Exercise aim:
Write the listing out again, exactly as it reads below.

---

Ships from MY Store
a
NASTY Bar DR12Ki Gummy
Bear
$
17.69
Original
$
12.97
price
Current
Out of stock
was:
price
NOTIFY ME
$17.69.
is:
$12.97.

---

Solution:
Ships from MY Store
a
NASTY Bar DR12Ki Gummy
Bear
$
17.69
Original
$
12.97
price
Current
Out of stock
was:
price
NOTIFY ME
$17.69.
is:
$12.97.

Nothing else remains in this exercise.